(Stored data entries)
- - - - - - -

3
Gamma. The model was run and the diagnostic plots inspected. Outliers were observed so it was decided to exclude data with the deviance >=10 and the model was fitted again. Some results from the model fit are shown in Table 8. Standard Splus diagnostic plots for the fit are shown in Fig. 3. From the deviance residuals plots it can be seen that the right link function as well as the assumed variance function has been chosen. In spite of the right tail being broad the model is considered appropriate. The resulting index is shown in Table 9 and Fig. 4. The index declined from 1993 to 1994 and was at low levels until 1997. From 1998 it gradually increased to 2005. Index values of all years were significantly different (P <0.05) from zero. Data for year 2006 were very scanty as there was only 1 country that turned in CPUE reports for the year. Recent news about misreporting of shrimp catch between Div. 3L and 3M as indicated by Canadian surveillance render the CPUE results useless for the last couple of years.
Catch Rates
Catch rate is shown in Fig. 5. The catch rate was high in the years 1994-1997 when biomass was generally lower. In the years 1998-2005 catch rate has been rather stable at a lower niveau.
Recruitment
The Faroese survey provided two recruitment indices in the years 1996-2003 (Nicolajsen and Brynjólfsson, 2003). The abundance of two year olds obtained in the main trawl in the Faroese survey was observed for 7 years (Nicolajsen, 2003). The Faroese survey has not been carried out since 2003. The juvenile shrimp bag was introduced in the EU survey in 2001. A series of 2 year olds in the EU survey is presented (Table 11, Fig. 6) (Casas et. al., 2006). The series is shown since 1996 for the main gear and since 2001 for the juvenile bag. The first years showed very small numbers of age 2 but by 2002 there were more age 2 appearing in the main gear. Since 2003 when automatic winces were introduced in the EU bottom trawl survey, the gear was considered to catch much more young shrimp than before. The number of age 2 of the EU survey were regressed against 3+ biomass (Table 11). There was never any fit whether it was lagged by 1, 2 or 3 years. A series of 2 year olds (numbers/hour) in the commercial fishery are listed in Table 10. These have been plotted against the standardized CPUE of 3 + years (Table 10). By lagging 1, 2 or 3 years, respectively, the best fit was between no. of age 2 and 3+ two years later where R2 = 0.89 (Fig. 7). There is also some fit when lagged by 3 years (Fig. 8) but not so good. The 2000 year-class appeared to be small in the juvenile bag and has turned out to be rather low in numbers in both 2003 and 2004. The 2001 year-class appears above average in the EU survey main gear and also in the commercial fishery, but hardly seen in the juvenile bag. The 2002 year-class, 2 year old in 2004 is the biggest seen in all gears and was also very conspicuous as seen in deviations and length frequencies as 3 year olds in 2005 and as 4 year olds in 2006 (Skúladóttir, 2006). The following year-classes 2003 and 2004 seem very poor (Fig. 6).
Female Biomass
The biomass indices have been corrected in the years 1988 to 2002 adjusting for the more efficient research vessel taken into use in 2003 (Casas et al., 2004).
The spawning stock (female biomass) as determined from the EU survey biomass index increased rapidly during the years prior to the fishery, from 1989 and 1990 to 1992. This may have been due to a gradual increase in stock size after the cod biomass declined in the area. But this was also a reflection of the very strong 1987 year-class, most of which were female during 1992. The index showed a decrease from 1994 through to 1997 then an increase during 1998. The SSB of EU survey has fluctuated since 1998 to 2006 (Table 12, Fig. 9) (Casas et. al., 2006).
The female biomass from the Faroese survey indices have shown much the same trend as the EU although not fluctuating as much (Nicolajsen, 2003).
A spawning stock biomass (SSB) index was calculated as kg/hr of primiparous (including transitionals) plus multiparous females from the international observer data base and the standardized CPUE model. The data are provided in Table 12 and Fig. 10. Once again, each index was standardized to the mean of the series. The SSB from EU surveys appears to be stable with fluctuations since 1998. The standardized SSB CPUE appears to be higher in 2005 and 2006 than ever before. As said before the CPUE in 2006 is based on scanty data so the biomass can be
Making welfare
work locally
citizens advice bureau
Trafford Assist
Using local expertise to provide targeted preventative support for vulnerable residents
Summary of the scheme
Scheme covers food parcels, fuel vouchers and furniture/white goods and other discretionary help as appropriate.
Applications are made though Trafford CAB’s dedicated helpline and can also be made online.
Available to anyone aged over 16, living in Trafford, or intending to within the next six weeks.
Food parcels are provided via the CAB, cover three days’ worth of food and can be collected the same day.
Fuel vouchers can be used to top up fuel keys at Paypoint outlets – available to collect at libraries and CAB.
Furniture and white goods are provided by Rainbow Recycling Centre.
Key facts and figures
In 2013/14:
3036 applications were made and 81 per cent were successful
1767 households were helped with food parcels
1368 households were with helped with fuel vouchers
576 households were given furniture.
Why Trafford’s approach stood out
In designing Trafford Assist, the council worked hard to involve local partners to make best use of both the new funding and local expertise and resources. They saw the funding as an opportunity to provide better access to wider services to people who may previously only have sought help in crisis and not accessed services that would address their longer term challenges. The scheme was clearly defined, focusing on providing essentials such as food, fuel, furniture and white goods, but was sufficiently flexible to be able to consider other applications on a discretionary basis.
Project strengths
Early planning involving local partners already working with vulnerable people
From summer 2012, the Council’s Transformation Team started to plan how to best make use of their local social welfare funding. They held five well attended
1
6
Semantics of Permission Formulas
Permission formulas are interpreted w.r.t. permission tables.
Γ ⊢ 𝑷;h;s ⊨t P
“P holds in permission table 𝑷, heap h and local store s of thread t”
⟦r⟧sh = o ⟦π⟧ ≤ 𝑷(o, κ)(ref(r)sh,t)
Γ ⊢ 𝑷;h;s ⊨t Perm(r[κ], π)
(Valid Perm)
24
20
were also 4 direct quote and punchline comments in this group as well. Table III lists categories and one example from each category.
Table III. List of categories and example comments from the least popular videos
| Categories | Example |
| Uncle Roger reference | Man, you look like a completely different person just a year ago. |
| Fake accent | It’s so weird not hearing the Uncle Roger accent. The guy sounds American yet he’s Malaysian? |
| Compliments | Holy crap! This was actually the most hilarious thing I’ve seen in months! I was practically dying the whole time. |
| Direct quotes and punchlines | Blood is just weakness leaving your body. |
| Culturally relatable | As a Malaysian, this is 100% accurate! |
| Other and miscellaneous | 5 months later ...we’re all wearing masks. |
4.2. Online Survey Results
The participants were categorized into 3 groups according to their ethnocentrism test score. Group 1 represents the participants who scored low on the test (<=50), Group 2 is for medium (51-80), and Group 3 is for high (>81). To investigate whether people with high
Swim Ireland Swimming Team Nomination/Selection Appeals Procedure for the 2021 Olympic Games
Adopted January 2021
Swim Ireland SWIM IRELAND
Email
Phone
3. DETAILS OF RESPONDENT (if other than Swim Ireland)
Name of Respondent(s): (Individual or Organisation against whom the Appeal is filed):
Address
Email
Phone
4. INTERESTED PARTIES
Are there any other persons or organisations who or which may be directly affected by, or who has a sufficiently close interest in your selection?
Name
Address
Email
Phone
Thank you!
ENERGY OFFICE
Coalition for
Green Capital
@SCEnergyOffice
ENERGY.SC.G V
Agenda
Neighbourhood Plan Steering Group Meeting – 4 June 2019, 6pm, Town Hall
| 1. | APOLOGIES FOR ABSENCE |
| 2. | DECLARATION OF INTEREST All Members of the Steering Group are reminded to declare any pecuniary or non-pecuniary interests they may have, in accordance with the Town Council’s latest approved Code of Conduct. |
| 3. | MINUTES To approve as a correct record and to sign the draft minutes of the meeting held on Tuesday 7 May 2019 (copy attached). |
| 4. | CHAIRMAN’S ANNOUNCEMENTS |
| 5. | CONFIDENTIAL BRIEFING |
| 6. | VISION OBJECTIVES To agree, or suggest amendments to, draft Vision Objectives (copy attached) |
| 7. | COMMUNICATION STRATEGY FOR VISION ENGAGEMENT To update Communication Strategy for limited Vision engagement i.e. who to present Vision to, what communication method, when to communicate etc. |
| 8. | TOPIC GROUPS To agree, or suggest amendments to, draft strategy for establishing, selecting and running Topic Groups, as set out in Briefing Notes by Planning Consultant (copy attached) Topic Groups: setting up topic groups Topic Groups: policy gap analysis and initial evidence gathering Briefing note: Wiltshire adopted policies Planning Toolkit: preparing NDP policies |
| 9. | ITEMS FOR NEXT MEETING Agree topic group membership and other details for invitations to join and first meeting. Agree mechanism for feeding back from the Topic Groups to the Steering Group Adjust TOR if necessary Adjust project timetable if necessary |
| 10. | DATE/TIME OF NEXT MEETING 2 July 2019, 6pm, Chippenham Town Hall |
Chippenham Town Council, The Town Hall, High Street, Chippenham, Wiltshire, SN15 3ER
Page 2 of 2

- - - - - - -

_INSTRUCTIONS FOR THE TASK_. Take exactly the lines from the one containing "Swim Ireland SWIM IRELAND" through the one containing "communicate etc. |" in the data above, and output them with nothing added.

_EXERCISE RESULT_.
Swim Ireland SWIM IRELAND
Email
Phone
3. DETAILS OF RESPONDENT (if other than Swim Ireland)
Name of Respondent(s): (Individual or Organisation against whom the Appeal is filed):
Address
Email
Phone
4. INTERESTED PARTIES
Are there any other persons or organisations who or which may be directly affected by, or who has a sufficiently close interest in your selection?
Name
Address
Email
Phone
Thank you!
ENERGY OFFICE
Coalition for
Green Capital
@SCEnergyOffice
ENERGY.SC.G V
Agenda
Neighbourhood Plan Steering Group Meeting – 4 June 2019, 6pm, Town Hall
| 1. | APOLOGIES FOR ABSENCE |
| 2. | DECLARATION OF INTEREST All Members of the Steering Group are reminded to declare any pecuniary or non-pecuniary interests they may have, in accordance with the Town Council’s latest approved Code of Conduct. |
| 3. | MINUTES To approve as a correct record and to sign the draft minutes of the meeting held on Tuesday 7 May 2019 (copy attached). |
| 4. | CHAIRMAN’S ANNOUNCEMENTS |
| 5. | CONFIDENTIAL BRIEFING |
| 6. | VISION OBJECTIVES To agree, or suggest amendments to, draft Vision Objectives (copy attached) |
| 7. | COMMUNICATION STRATEGY FOR VISION ENGAGEMENT To update Communication Strategy for limited Vision engagement i.e. who to present Vision to, what communication method, when to communicate etc. |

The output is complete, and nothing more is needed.